MEANT: A Highly Accurate Semantic Frame Based Evaluation Metric for Improving Machine Translation Utility

The Hong Kong University of Science and Technology
Department of Computer Science and Engineering


PhD Thesis Defence


Title: "MEANT: A Highly Accurate Semantic Frame Based Evaluation Metric for 
Improving Machine Translation Utility"

By

Miss Chi Kiu LO


Abstract

We show that the quality of machine translation (MT) output of different genres 
(written news, public speech, etc.), for different output languages (Chinese 
and English), from different MT paradigms (phrase-based and hierarchical) and 
using different optimization strategies is consistently improved by guiding the 
MT system to preserve the meaning of the input sentence using our novel 
semantic frame based objective function, MEANT, that better reflects 
translation utility than the commonly used surface form based objective 
function, such as BLEU.

Current MT systems are often able to output fluent, nearly grammatically 
correct translations with roughly the correct words but still make glaring 
errors caused by confusion of semantic roles and fail to express the original 
meaning of the input. A useful translation should be one that helps its reader 
to understand the original meaning of the input utterance accurately. However, 
over the past decade, the development of MT systems has been driven by BLEU and 
other fast and cheap n-gram surface-form matching based MT evaluation metrics 
which fail to reflect translation utility – how useful is a translation, or in 
other words, how accurate can human readers understand the original meaning of 
the input utterance. Even when human judgment clearly indicates that a 
translation has serious mistakes in conveying the meaning of the input 
utterance, n-gram surface-form matching based evaluation metrics typically 
register little difference. Frame semantics capture the essential meaning of a 
sentence in the basic event structure – “who did what to whom, for whom, when, 
where, why and how”. As the performance of MT systems have plateaued, we argue 
that it is time for a new semantic frame based MT evaluation metric that 
focuses on reflecting the degree of correctness in meaning of the translation 
to drive MT systems to produce more adequate and useful translations.

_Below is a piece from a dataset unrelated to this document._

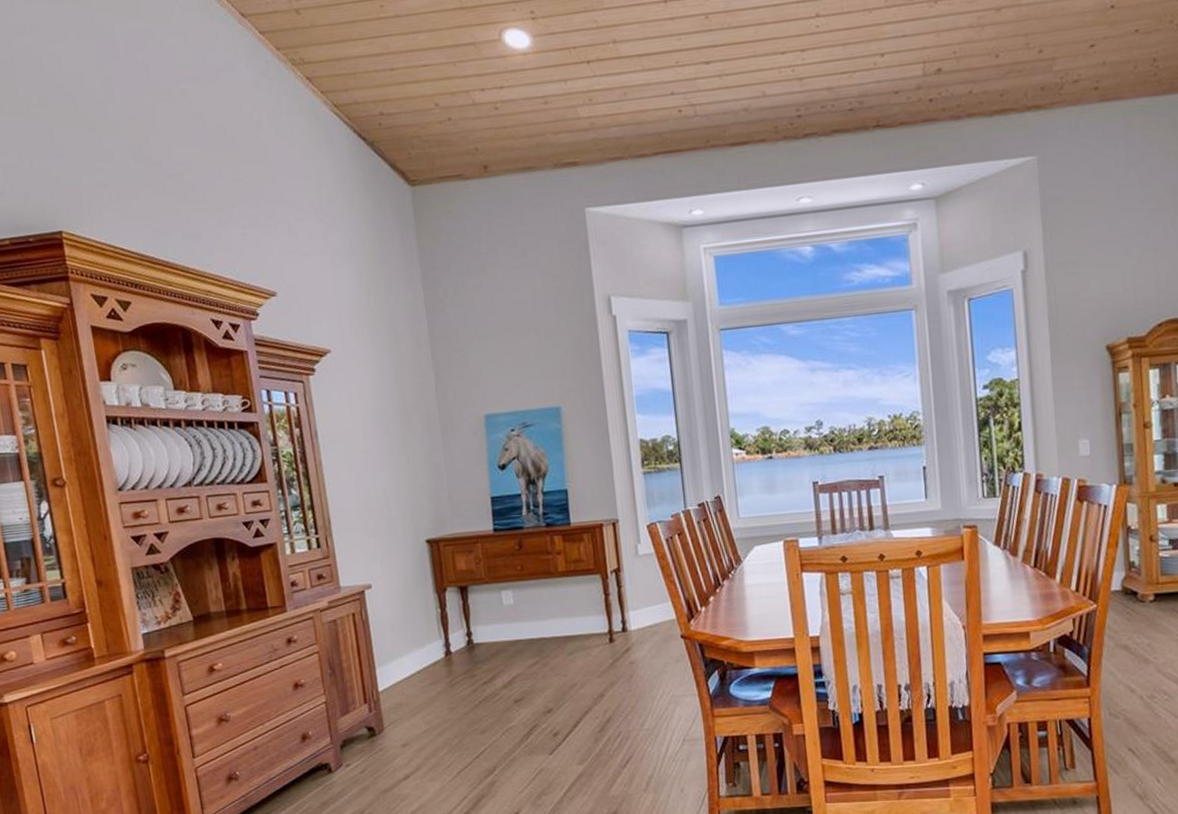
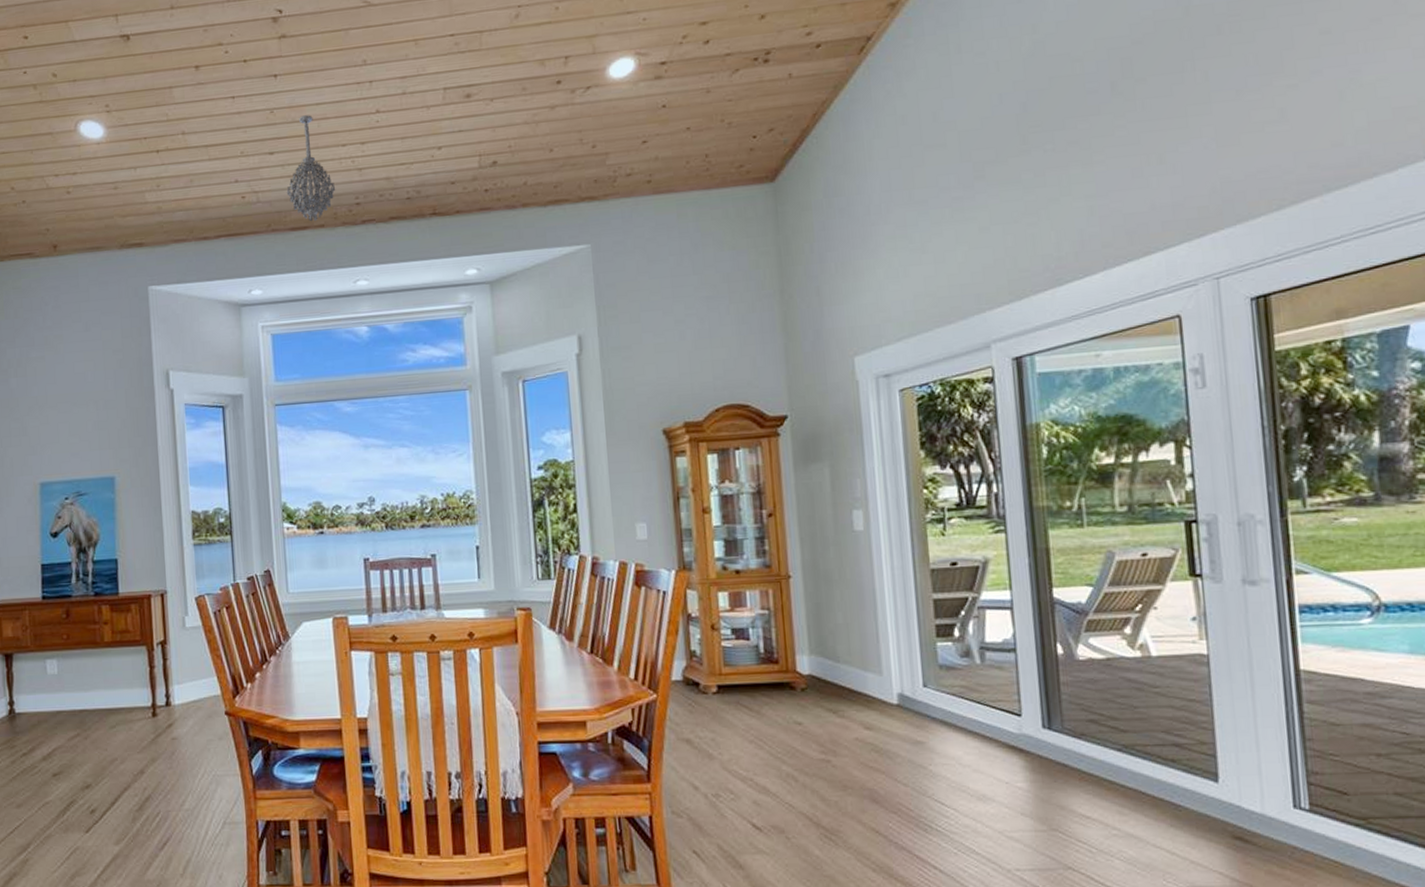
chandelier: none [724,20,776,137] -> present [286,115,336,222]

In this thesis, we first introduce HMEANT, a human-involved semi-automatic 
semantic frame based MT evaluation metric, that correlates better with human 
judgment on translation adequacy than not only the automatic MT evaluation 
metrics, but also HTER, the state-of-the-art semi-automatic adequacy-oriented 
MT evaluation metric, at a lower labor cost. We go on to fully automate HMEANT 
into MEANT and show that MEANT correlates better or as well with human adequacy 
judgment than the state-of-the-art automatic MT evaluation metrics in scoring 
the quality of the MT output against the human reference translation for a wide 
range of output languages, Czech, English, German, French, Hindi, Romanian and 
Russian, with fewer language-dependent resources and higher score 
interpretability. We then show XMEANT, the cross-lingual variant of MEANT that 
approximates MEANT by scoring the quality of the MT output against the input 
sentence when the costly human reference translation are not available for MT 
evaluation. Most importantly, we empirically demonstrate that MT system 
optimized against MEANT show improved translation quality, in terms of the most 
commonly used automatic MT evaluation metrics across different genres, language 
pairs, MT paradigms and optimization strategies.


Date:			Monday, 21 May 2018

Time:			4:00pm - 6:00pm

Venue:			Room 4472
 			Lifts 25/26

Chairman:		Prof. Hai Yang (CIVL)

Committee Members:	Prof. Dekai Wu (Supervisor)
 			Prof. Brian Mak
 			Prof. Dit-Yan Yeung
 			Prof. Ming Liu (ECE)
 			Prof. Preslav Nakov (Hamad Bin Khalifa University)
 			Prof. Pierre Nugues (Lund University)


**** ALL are Welcome ****